START Data excerpts

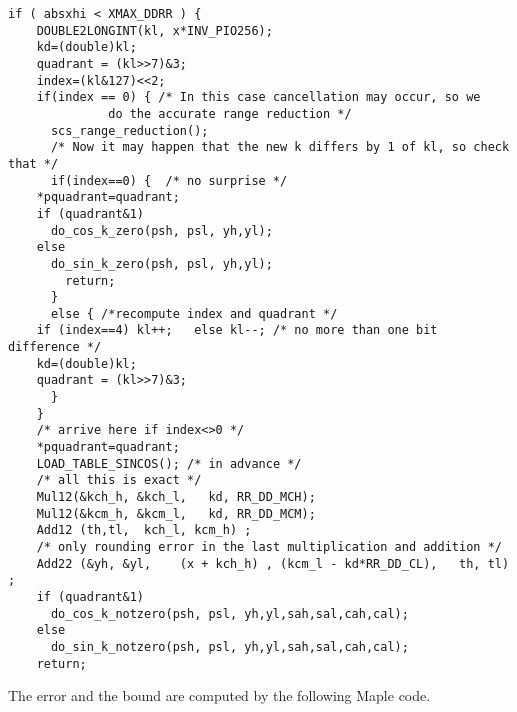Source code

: \begin{lstlisting}[caption={Cody and Waite argument reduction in
    double-double},firstnumber=1]
  if ( absxhi < XMAX_DDRR ) {
    DOUBLE2LONGINT(kl, x*INV_PIO256);
    kd=(double)kl;
    quadrant = (kl>>7)&3;
    index=(kl&127)<<2;
    if(index == 0) { /* In this case cancellation may occur, so we
			  do the accurate range reduction */
      scs_range_reduction(); 
      /* Now it may happen that the new k differs by 1 of kl, so check that */
      if(index==0) {  /* no surprise */
	*pquadrant=quadrant;
	if (quadrant&1)
	  do_cos_k_zero(psh, psl, yh,yl);
	else 
	  do_sin_k_zero(psh, psl, yh,yl);
      	return;
      }
      else { /*recompute index and quadrant */
	if (index==4) kl++;   else kl--; /* no more than one bit difference */
	kd=(double)kl;
	quadrant = (kl>>7)&3;
      }
    }
    /* arrive here if index<>0 */
    *pquadrant=quadrant;
    LOAD_TABLE_SINCOS(); /* in advance */
    /* all this is exact */
    Mul12(&kch_h, &kch_l,   kd, RR_DD_MCH);
    Mul12(&kcm_h, &kcm_l,   kd, RR_DD_MCM);
    Add12 (th,tl,  kch_l, kcm_h) ;
    /* only rounding error in the last multiplication and addition */ 
    Add22 (&yh, &yl,    (x + kch_h) , (kcm_l - kd*RR_DD_CL),   th, tl) ;
    if (quadrant&1)
      do_cos_k_notzero(psh, psl, yh,yl,sah,sal,cah,cal);
    else 
      do_sin_k_notzero(psh, psl, yh,yl,sah,sal,cah,cal);
    return;
\end{lstlisting}


The error and the bound are computed by the following Maple code.

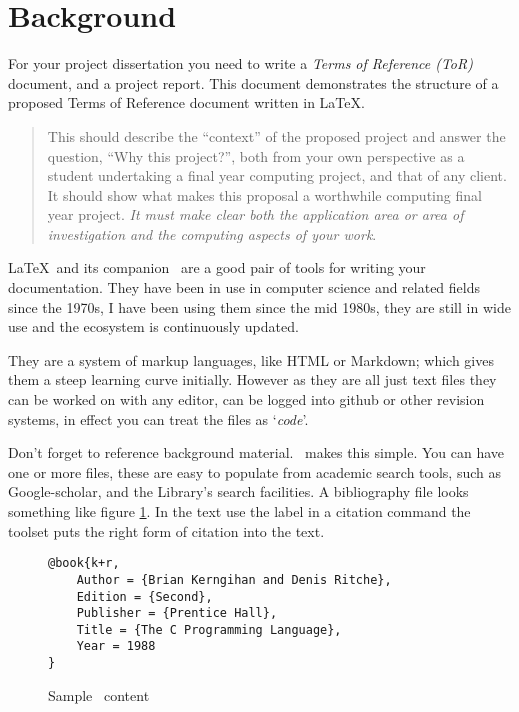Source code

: 
\section{Background}
For your project dissertation you need to write a \emph{Terms of Reference
(ToR)} document, and a project report.
This document demonstrates the structure of a proposed Terms of Reference document written in \LaTeX.

\begin{quotation}
This should describe the ``context'' of the proposed project and answer the
question, ``Why this project?'', both from your own perspective as a student
undertaking a final year computing project, and that of any client.  It should
show what makes this proposal a worthwhile computing final year project.
\emph{It must make clear both the application area or area of investigation
and the computing aspects of your work}.
\end{quotation}

\LaTeX\ and its companion \BibTeX\ are a good pair of tools for writing your
documentation.  They have been in use in computer science and related fields
since the 1970s, I have been using them since the mid 1980s, they are still in
wide use and the ecosystem is continuously updated.

They are a system of markup languages, like HTML or Markdown; which gives
them a steep learning curve initially.  However as they are all just text
files they can be worked on with any editor, can be logged into github or
other revision systems, in effect you can treat the files as `\emph{code}'.

Don't forget to reference background material.  \BibTeX\ makes this simple.
You can have one or more  files, these are  easy to populate from
academic search tools, such as Google-scholar, and the Library's search
facilities.  A bibliography file looks something like figure
\ref{bibtex-sample}.  In the text use the label in a citation command
\texttt{\citep[pages 2--4]{k+r}} the toolset puts the right form of citation
	\citep[pages 2--4]{k+r} into the text.


\begin{figure}
\begin{tcolorbox}
\begin{verbatim}
@book{k+r,
	Author = {Brian Kerngihan and Denis Ritche},
	Edition = {Second},
	Publisher = {Prentice Hall},
	Title = {The C Programming Language},
	Year = 1988
}
\end{verbatim}
\end{tcolorbox}
\caption{Sample \BibTeX\ content}
\label{bibtex-sample}
\end{figure}

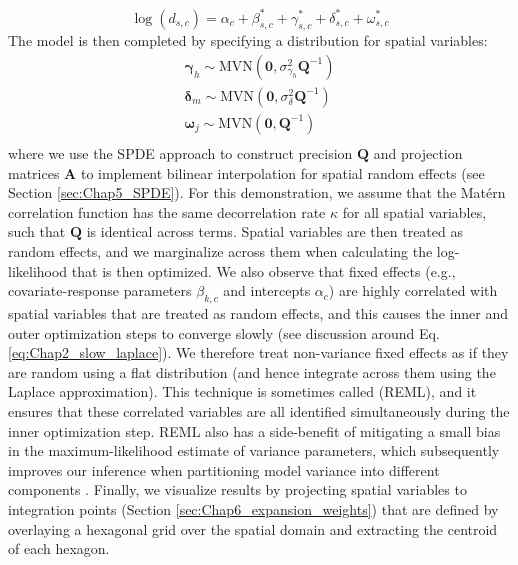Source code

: \begin{equation} \label{eq:Chap11_JSDM}
    \log(d_{s,c}) = \alpha_c + \beta_{s,c}^* + \gamma_{s,c}^* + \delta_{s,c}^* + \omega_{s,c}^*
\end{equation}
The model is then completed by specifying a distribution for spatial variables:
\begin{equation}
\begin{gathered}
  \mathbf{\gamma}_h \sim \mathrm{MVN}( \mathbf{0}, \sigma_{\gamma_h}^2 \mathbf{Q}^{-1} ) \\
  \mathbf{\delta}_m \sim \mathrm{MVN}( \mathbf{0}, \sigma_{\delta}^2 \mathbf{Q}^{-1} ) \\
  \mathbf{\omega}_j \sim \mathrm{MVN}( \mathbf{0}, \mathbf{Q}^{-1} ) \\
\end{gathered}
\end{equation}
where we use the SPDE approach to construct precision \(\mathbf{Q}\) and projection matrices \(\mathbf{A}\) to implement bilinear interpolation for spatial random effects (see Section \ref{sec:Chap5_SPDE}).  For this demonstration, we assume that the Matérn correlation function has the same decorrelation rate \(\kappa\) for all spatial variables, such that \(\mathbf{Q}\) is identical across terms.  Spatial variables are then treated as random effects, and we marginalize across them when calculating the log-likelihood that is then optimized.  We also observe that fixed effects (e.g., covariate-response parameters \(\beta_{k,c}\) and intercepts \(\alpha_c\)) are highly correlated with spatial variables that are treated as random effects, and this causes the inner and outer optimization steps to converge slowly (see discussion around Eq. \ref{eq:Chap2_slow_laplace}).  We therefore treat non-variance fixed effects as if they are random using a flat distribution (and hence integrate across them using the Laplace approximation).  This technique is sometimes called  (REML), and it ensures that these correlated variables are all identified simultaneously during the inner optimization step.  REML also has a side-benefit of mitigating a small bias in the maximum-likelihood estimate of variance parameters, which subsequently improves our inference when partitioning model variance into different components \cite{harville_bayesian_1974}.  Finally, we visualize results by projecting spatial variables to integration points (Section \ref{sec:Chap6_expansion_weights}) that are defined by overlaying a hexagonal grid over the spatial domain and extracting the centroid of each hexagon.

END Data excerpts

What is needed:
Write out every line in the data that holds the string "been".

Reply:
documentation.  They have been in use in computer science and related fields
since the 1970s, I have been using them since the mid 1980s, they are still in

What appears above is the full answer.